For the Kirovohrad enterprise Gradoliya power consumption was reduced by 1,600 kWh per day. Its director Volodymyr Umrykhin warns that it will stop the plant and create difficulties in signing export contracts and settling accounts for loan obligations. The fixed limits are sufficient for the Creative PJSC for now, because currently preventive maintenance is being performed at two OEPs, so they are temporarily not operating, says Chairman of the Board of Directors of the company Yuriy Davydov.

Staying ahead

Ukroliyaprom raised the alarm in advance, says General Director of the Ukrainian Agribusiness Club Association Volodymyr Lapa. «The peak of processing accounts for September. If enterprises agree to such terms now, in September the reduction of limits could be extended,» he says.

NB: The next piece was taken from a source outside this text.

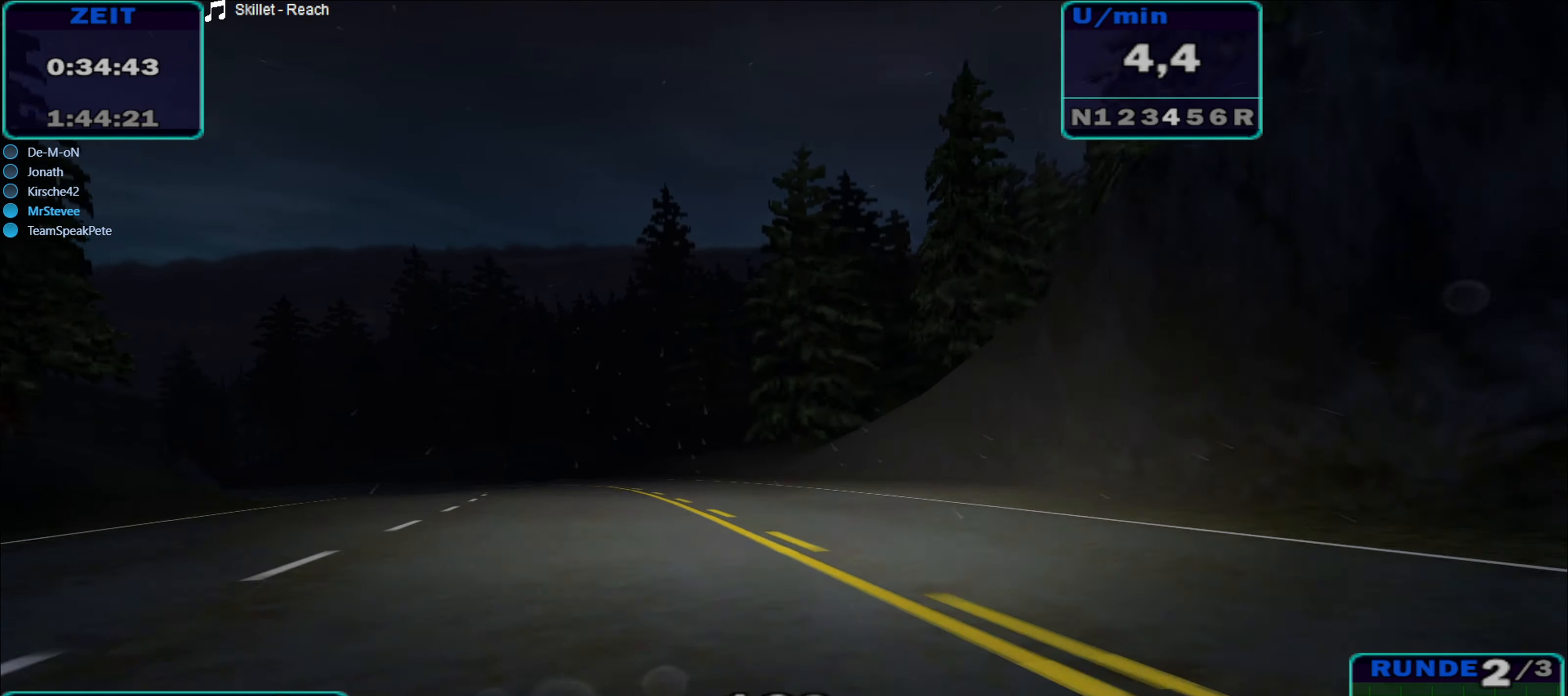
{"buttons": ["R2"], "left_stick": "left", "right_stick": "center", "events": [[133, "left_stick", "left"]]}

Limitation of power consumption by agrarians could be revised because it is a strategic sector of the Ukrainian economy, says Lapa. Earlier, the government made a decision on full provision of agrarians with natural gas.

Director of ProAgro Communications Company Mykola Vernytskiy believes that transition to alternative energy sources may be the way out of this situation. «Pellets are sold, while foreign energy is consumed, because it is cheaper,» says the expert. Davydov notes that Creative’s factories have already introduced such technologies: the group covers 70 — 75% of its energy needs by burning pellets.

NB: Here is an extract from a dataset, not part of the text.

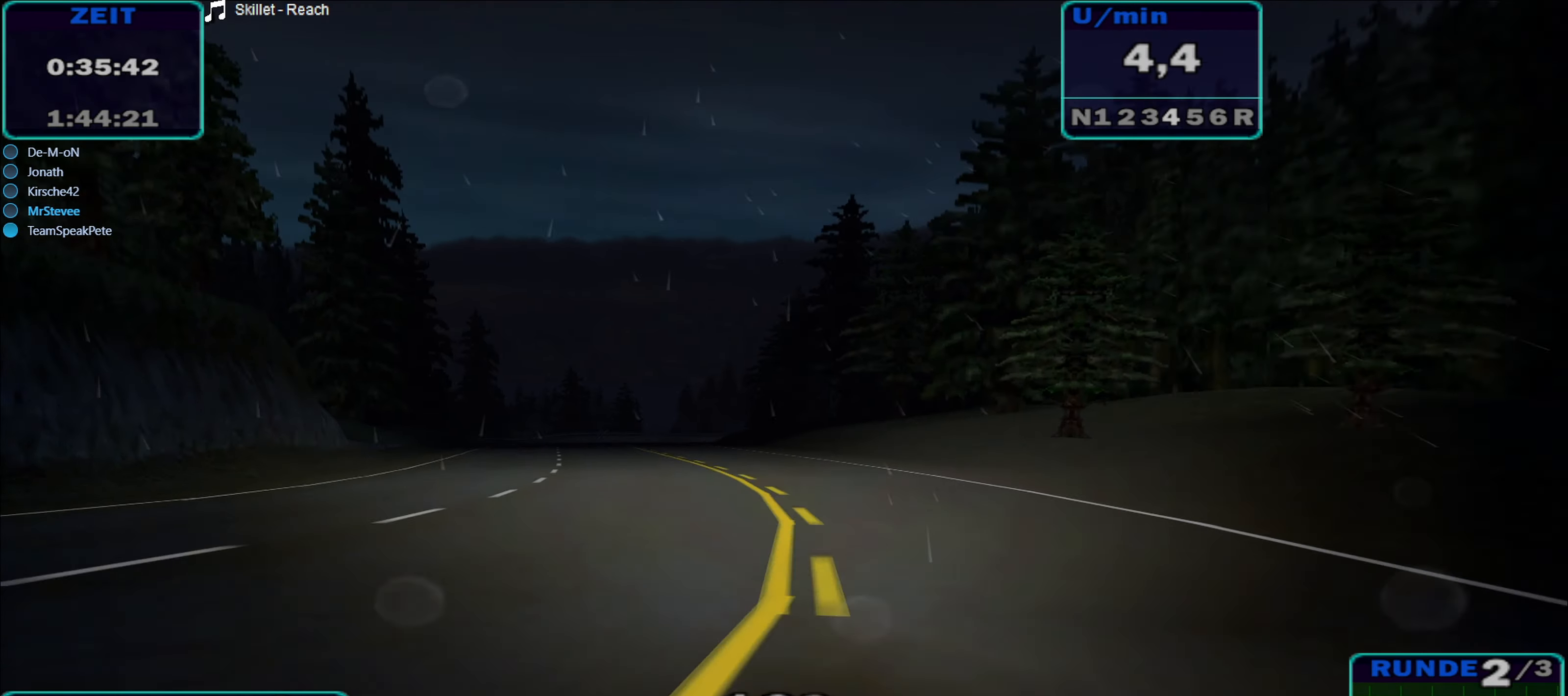
{"buttons": ["R2"], "left_stick": "center", "right_stick": "center", "events": [[283, "left_stick", "center"]]}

In case of the extension of power limits, says Kapshuk, oil processing companies will have to abandon export contracts which they will not be able to execute because of the down time. According to Ukroliyaprom, the oil and fat industry brings the country close to US $300 mn in foreign exchange earnings every month. According to the State Statistics Service, during the first seven months of this year Ukraine exported sunflower oil to the amount of US $2.24 bn.

Kapshuk says that currently there are 47 oil-extracting enterprises in Ukraine, 3 — 4 of which will not work, because they are located close to the ATO zone.